Un « mépris de la population », un « caprice du prince » ou un simple « mauvais choix »… Les mots des défenseurs gabonais des droits humains sont durs envers leur président, qui s’est mis en tête d’intégrer le Commonwealth. A l’heure du mercato footballistique, le joueur Ali Bongo est donc à la recherche d’un nouveau club. Il faut dire que les relations entre le chef de l’Etat gabonais et la France sont au plus bas. Et en rencontrant la baronne Patricia Scotland, la secrétaire générale du Commonwealth, et le prince Charles, Ali Bongo se lance dans une opération de chantage diplomatique qui ne devrait rien lui apporter, si ce n’est des ennuis. Pour intégrer l’organisation intergouvernementale, le Gabon doit montrer patte blanche en termes de promotion de l’Etat de droit, de respect des droits humains et de démocratie. Et au vu de la situation sur place, le pays est bien loin de remplir les critères escomptés.
En reniant la France, Ali Bongo reniera par la même occasion son héritage paternel
Mais après tout, si l’Ouganda a intégré le Commonwealth, pourquoi le Gabon n’y arriverait pas ? Sauf qu’il faut se poser la bonne question : que viendrait faire un pays francophone dans une organisation qui regroupe principalement les anciennes colonies britanniques, à l’exception du Rwanda ou de la Zambie, et qui n’apporte aucune valeur ajoutée en matière d’échanges économiques ou de réduction des taxes douanières ? Certes, le Gabon pourra se rapprocher de ses nouveaux alliés économiques, le pays s’étant, ces dernières années, tourné vers les investisseurs asiatiques dont certains ont intégré le Commonwealth. Mais en réalité, Ali Bongo veut simplement montrer à la France qu’il n’a pas besoin d’elle. Une démarche maladroite. En reniant Paris, Ali Bongo reniera par la même occasion son héritage paternel : « Le Gabonais a une patrie, le Gabon, et une amie, la France », disait à l’époque Omar Bongo, père de l’actuel président gabonais. Une maxime qui n’aura bientôt plus de sens.

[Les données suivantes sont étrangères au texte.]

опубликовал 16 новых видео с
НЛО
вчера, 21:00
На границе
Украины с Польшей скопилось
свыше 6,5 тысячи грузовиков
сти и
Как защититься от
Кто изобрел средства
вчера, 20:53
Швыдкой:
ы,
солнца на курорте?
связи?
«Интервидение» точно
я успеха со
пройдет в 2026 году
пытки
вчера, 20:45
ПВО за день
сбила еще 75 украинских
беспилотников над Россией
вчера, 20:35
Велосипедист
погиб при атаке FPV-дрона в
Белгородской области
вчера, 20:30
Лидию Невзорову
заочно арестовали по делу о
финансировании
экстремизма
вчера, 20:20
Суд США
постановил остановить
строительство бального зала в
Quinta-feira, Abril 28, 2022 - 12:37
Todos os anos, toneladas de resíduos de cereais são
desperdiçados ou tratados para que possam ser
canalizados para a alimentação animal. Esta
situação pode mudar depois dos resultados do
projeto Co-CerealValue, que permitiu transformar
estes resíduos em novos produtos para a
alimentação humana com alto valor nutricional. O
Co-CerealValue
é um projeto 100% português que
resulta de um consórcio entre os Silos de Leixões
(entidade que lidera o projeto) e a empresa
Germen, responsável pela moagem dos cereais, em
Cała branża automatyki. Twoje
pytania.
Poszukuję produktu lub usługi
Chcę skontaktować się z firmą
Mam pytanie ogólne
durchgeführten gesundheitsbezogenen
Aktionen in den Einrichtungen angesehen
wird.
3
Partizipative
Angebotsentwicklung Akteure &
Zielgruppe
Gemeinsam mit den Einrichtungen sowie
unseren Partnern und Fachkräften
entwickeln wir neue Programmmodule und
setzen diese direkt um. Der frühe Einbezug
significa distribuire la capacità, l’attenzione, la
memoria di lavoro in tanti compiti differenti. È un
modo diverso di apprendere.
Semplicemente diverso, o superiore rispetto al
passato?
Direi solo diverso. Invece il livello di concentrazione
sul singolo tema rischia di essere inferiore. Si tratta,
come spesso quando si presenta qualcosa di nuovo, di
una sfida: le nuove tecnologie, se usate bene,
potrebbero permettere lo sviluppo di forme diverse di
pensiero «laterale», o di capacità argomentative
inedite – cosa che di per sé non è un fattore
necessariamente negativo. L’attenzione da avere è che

Une guerre d’ego bien loin des préoccupations du peuple gabonais
Ce « caprice du prince » doit beaucoup aux erreurs d’Ali Bongo : depuis 2009, le fils a tenté de mettre fin à la stratégie du père, qui avait tissé des liens économiques forts avec son ancienne puissance coloniale. Mais à quel prix ? Ali Bongo n’a pour autant pas remis à flot son pays. Et il veut aujourd’hui aller plus loin : en plus du gain économique, loin d’être certain, il espère que le drapeau de l’Union Jack flottera un jour dans les écoles gabonaises : le président souhaiterait que l’anglais devienne la seconde langue de travail au Gabon, lui qui a, à l’époque, tenté de percer, sans succès, dans le milieu de la funk américaine. Il a, depuis 2012, en tête de développer l’expérience du bilinguisme anglais-français. Mais les Gabonais attendent autre chose : de quoi se nourrir, des emplois et plus de libertés. La demande gabonaise d’adhésion au Commonwealth apparaît comme bien illusoire pour la population qui voit la démarche d’Ali Bongo comme une fantaisie de plus. Mais également comme une façon maladroite d’envoyer balader la France. Une guerre d’ego bien loin des préoccupations de son peuple qui voudrait des actions concrètes.